Women Face Amplified Risks in the Pandemic. Funders Are Responding

Connecting the Dots – #YesThisIsAnArtsStory Repost from Inside Philanthropy

Julia Travers | 28 April 2020

Many women face multiple challenges during the pandemic, including increased family responsibilities, domestic abuse, job loss, poverty, and risk of illness in frontline jobs. Women are carrying out essential work like nursing, food service, child care or cleaning without adequate protective equipment, paid leave or healthcare. And women are taking on even more of society’s informal caretaking roles, even as their access to support networks, social services and reproductive healthcare diminish.

Black women and other women of color, women who are poor, undocumented, LGBTQ+, those who have differing abilities, are elderly or homeless, girls, and people who don’t conform to the gender binary often face barriers to wellness during normal times. The pandemic has put them at greater risk.
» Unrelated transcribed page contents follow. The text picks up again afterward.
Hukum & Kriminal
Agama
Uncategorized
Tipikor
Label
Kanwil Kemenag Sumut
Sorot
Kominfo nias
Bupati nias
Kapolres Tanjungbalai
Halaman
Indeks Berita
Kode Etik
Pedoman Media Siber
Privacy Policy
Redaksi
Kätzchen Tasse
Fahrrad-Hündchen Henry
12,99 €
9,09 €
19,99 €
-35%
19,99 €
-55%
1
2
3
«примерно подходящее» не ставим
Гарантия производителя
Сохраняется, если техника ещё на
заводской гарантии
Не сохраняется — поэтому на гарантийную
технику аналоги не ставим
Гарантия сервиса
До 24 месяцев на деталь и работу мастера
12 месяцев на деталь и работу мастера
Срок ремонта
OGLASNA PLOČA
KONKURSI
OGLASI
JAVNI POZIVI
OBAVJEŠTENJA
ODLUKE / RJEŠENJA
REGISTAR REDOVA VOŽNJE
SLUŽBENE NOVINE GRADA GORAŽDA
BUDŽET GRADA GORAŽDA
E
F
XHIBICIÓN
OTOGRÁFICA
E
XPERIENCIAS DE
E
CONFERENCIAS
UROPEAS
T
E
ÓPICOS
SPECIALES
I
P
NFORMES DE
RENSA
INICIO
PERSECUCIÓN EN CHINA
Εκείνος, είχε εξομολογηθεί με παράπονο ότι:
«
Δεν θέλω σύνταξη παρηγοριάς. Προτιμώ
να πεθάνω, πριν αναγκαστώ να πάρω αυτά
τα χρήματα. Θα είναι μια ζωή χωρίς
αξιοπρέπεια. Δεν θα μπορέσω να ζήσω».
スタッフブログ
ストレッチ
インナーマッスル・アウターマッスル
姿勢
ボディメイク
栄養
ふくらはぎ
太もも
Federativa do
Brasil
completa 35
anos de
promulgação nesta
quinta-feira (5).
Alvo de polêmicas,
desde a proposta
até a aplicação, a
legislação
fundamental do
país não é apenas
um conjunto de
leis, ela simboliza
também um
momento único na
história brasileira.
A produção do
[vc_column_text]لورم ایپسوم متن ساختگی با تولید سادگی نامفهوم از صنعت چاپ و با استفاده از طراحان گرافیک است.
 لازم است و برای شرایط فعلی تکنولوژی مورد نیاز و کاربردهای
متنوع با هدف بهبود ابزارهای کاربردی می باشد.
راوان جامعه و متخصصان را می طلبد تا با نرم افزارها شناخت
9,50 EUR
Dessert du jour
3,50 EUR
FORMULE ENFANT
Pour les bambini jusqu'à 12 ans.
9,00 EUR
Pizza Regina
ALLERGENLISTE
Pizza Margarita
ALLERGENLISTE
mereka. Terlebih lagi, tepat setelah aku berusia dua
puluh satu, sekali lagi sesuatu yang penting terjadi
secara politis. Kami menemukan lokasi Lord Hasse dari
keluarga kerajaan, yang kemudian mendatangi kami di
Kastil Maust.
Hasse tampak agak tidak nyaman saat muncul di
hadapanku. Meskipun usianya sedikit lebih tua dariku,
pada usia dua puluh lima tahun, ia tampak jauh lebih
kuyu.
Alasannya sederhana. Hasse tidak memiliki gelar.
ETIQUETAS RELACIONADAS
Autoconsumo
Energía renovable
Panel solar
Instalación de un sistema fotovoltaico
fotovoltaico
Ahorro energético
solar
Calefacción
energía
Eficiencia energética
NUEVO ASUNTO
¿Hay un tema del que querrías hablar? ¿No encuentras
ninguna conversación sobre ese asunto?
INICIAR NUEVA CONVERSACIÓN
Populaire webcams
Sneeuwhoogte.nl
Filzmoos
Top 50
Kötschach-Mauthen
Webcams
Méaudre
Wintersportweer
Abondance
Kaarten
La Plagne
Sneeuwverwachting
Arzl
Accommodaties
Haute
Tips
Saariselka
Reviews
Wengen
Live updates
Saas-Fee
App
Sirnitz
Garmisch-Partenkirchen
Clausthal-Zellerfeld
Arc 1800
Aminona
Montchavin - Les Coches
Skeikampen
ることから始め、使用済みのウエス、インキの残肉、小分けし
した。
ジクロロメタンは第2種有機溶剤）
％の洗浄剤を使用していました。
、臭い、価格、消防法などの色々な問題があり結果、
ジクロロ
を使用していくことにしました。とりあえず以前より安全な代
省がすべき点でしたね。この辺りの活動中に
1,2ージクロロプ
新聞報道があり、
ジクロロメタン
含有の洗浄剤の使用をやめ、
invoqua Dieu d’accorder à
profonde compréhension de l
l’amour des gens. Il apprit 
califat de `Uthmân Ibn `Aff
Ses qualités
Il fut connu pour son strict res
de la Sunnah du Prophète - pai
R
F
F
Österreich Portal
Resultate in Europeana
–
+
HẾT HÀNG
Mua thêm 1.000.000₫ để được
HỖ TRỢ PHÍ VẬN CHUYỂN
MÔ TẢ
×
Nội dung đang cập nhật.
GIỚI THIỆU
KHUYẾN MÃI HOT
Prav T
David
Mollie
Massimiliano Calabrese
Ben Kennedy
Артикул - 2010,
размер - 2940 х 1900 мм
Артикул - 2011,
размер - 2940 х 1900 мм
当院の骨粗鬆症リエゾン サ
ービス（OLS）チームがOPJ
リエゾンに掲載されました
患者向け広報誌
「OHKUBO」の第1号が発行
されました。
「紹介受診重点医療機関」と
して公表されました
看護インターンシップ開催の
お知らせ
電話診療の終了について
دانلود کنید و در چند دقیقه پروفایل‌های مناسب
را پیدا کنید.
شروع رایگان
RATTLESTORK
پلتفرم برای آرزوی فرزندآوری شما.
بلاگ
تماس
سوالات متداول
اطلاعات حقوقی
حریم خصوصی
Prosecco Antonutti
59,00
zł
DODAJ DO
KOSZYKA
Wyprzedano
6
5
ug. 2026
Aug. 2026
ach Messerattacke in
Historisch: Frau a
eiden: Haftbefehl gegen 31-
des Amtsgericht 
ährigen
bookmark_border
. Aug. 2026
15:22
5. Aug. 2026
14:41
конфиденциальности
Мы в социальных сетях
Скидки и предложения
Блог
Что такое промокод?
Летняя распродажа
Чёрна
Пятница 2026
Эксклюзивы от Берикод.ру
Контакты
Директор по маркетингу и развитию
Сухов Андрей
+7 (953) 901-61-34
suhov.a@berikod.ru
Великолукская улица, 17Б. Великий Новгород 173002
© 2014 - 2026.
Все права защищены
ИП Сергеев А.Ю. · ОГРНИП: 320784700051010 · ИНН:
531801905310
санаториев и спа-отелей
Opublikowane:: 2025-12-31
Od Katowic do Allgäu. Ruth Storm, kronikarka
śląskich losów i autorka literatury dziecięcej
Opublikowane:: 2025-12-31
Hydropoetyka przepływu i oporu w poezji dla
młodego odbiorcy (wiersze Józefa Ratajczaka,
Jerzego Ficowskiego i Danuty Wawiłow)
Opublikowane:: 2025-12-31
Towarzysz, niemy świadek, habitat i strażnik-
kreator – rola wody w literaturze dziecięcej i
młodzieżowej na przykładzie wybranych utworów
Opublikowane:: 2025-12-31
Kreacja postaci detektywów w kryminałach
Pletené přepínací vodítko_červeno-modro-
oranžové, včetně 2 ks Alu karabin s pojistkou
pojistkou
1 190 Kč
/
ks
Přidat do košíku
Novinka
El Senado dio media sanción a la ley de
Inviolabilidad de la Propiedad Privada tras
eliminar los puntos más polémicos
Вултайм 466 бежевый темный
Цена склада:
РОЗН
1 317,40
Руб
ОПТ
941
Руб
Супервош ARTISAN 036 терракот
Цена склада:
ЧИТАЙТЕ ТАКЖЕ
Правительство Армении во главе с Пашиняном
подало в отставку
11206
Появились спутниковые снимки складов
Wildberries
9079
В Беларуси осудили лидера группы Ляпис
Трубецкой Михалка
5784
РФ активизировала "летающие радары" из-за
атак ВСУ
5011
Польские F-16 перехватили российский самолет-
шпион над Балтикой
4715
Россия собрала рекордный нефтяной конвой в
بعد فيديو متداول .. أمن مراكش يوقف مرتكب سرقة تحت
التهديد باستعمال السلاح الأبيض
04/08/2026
Yet members of these diverse communities also hold deep experience in community organizing and social justice movements. How are funders and other nonprofits stepping up to fill the gaps in public support for these groups, back their leadership, and go beyond business as usual? Here, we take a look at a range of recent efforts by philanthropy to support the needs of U.S. women in the face of COVID-19. (An earlier post explored funder support for girls in the Global South.) A strong national network of women’s funders has been at the forefront of this activity, and many other philanthropic players have pitched in. General operating support and leadership by impacted communities are recurring themes in urgent work now unfolding across the United States.